Your 'cq_1_04.1' report has been received. Scroll down through the document to see any comments I might have inserted, and my final comment at the end.
** **
Seed Q 4.1
The problem:
A ball is moving at 10 cm/s when clock time is 4 seconds, and at 40 cm/s when clock time is 9 seconds.
Sketch a v vs. t graph and represent these two events by the points (4 sec, 10 cm/s) and (9 s, 40 cm/s).
answer/question/discussion:
I made a graph using excel, but I cannot copy and paste it onto this
You weren't asked for a copy of the graph.
It's good that you learned to make the graph using Excel; this will be helpful when you have to analyze more extensive data sets.
However it would have been more appropriate to sketch this two-point graph by hand.

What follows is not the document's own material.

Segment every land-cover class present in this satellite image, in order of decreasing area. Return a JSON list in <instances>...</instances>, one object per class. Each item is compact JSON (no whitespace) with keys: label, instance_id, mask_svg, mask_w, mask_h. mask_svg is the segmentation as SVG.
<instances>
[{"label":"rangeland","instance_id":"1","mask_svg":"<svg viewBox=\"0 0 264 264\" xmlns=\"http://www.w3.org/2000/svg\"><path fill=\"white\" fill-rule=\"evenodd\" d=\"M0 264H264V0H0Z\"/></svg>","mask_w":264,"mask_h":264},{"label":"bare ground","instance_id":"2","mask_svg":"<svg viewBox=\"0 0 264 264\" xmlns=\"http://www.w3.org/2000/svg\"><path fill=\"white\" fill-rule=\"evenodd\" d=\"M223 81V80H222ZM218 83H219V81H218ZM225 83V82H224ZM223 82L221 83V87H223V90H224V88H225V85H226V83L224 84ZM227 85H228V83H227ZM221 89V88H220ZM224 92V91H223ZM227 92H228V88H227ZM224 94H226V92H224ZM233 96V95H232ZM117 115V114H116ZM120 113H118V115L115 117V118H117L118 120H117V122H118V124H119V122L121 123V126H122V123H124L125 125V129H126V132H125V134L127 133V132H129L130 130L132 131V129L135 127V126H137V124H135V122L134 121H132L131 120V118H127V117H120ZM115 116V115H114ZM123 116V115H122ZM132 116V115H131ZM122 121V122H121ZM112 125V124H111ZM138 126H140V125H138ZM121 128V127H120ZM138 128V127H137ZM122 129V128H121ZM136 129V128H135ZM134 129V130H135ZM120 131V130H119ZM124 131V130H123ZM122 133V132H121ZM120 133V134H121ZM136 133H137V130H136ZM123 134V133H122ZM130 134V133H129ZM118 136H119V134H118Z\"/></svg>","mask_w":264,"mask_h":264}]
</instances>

In general I want your descriptions of your graphs, not the graphs themselves. What you see in the graph is what's important. You are welcome to submit a copy of your graph and/or your spreadsheet by email, but it won't generally be necessary for me to actually look at it.
Sketch a straight line segment between these points.
answer/question/discussion:
I mad a graph using excel, but I cannot copy and paste it onto this form.
What are the rise, run and slope of this segment?
answer/question/discussion:
Rise = 40 cm/s -10 cm/s = 30 cm/s
Run = 9 s - 4 s = 5 s
Slope = 30 cm/s / 5s = 6 cm/s/s
What is the area of the graph beneath this segment?
answer/question/discussion:
Area = [(30 cm/s) / 2] * 5 s = 75 cm
The region beneath the line segment is a trapezoid, not a triangle. However you could break the trapezoid into a triangle and a rectangle, and if you did the altitude and base would be 5 sec and 30 cm/s. The area beneath the segment would also include a rectangle with dimensions 5 cm by 10 cm/s.
'When you multiply sec by cm/sec you get cm, not cm/s/s. The area of your triangle would represent 75 cm, not 75 cm/s/s.
'The area of that rectangle would represent 50 cm., so the total area represents 75 cm + 50 cm = 125 cm.
'The region below the graph forms a trapezoid with altitudes 10 cm/s and 40 cm/s, and width 5 cm.
'The average of these altitudes is 25 cm/s, and the area of the trapezoid is ave altitude * width = 25 cm/s * 5 s = 125 cm.
'The altitudes represent initial and final velocities, so the average of the altitudes represents the midpoint velocity, which since the graph is linear does in fact represent the average velocity. So when you multiply average altitude by width, you are multiplying average velocity by time interval and the result is displacement.
'The area of the trapezoid represents the 125 cm displacement corresponding to the motion of the object on this interval.
** **
Well over an hour, but I was trying to learn how to make a graph in Excel, and then it wouldn't even copy and paste onto the form. Actually sketching and computing took under 15 minutes.
** **
Good work. You didn't quite get the area right; see my note, which I believe you will understand completely, and let me know if you have questions.